* **THE TASK**
Reproduce the following data line for line, with no changes.

Records from a dataset
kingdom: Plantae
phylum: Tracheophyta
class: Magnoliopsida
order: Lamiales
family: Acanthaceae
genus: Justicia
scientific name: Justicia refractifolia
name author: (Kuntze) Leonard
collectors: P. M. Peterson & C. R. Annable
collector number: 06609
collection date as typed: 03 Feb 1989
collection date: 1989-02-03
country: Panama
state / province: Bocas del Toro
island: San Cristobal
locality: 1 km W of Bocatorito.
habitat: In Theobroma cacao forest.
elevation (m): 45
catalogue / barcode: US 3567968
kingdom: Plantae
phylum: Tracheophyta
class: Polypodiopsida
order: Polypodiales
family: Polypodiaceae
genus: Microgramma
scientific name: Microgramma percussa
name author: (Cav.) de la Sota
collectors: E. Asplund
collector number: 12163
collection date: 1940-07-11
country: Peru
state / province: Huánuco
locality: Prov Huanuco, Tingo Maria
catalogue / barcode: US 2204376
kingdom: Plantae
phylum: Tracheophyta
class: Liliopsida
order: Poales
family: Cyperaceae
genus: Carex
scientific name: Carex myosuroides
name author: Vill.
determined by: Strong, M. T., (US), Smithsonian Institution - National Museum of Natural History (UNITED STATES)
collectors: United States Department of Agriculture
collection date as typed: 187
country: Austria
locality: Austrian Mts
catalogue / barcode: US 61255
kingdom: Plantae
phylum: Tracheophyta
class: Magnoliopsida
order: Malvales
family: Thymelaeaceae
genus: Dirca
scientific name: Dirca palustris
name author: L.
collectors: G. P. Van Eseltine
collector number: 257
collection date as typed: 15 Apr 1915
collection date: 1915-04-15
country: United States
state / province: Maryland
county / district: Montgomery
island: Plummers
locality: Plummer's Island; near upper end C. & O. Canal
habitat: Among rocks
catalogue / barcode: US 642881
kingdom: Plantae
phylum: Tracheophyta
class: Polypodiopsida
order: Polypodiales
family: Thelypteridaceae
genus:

* **THE REPLY**
kingdom: Plantae
phylum: Tracheophyta
class: Magnoliopsida
order: Lamiales
family: Acanthaceae
genus: Justicia
scientific name: Justicia refractifolia
name author: (Kuntze) Leonard
collectors: P. M. Peterson & C. R. Annable
collector number: 06609
collection date as typed: 03 Feb 1989
collection date: 1989-02-03
country: Panama
state / province: Bocas del Toro
island: San Cristobal
locality: 1 km W of Bocatorito.
habitat: In Theobroma cacao forest.
elevation (m): 45
catalogue / barcode: US 3567968
kingdom: Plantae
phylum: Tracheophyta
class: Polypodiopsida
order: Polypodiales
family: Polypodiaceae
genus: Microgramma
scientific name: Microgramma percussa
name author: (Cav.) de la Sota
collectors: E. Asplund
collector number: 12163
collection date: 1940-07-11
country: Peru
state / province: Huánuco
locality: Prov Huanuco, Tingo Maria
catalogue / barcode: US 2204376
kingdom: Plantae
phylum: Tracheophyta
class: Liliopsida
order: Poales
family: Cyperaceae
genus: Carex
scientific name: Carex myosuroides
name author: Vill.
determined by: Strong, M. T., (US), Smithsonian Institution - National Museum of Natural History (UNITED STATES)
collectors: United States Department of Agriculture
collection date as typed: 187
country: Austria
locality: Austrian Mts
catalogue / barcode: US 61255
kingdom: Plantae
phylum: Tracheophyta
class: Magnoliopsida
order: Malvales
family: Thymelaeaceae
genus: Dirca
scientific name: Dirca palustris
name author: L.
collectors: G. P. Van Eseltine
collector number: 257
collection date as typed: 15 Apr 1915
collection date: 1915-04-15
country: United States
state / province: Maryland
county / district: Montgomery
island: Plummers
locality: Plummer's Island; near upper end C. & O. Canal
habitat: Among rocks
catalogue / barcode: US 642881
kingdom: Plantae
phylum: Tracheophyta
class: Polypodiopsida
order: Polypodiales
family: Thelypteridaceae
genus:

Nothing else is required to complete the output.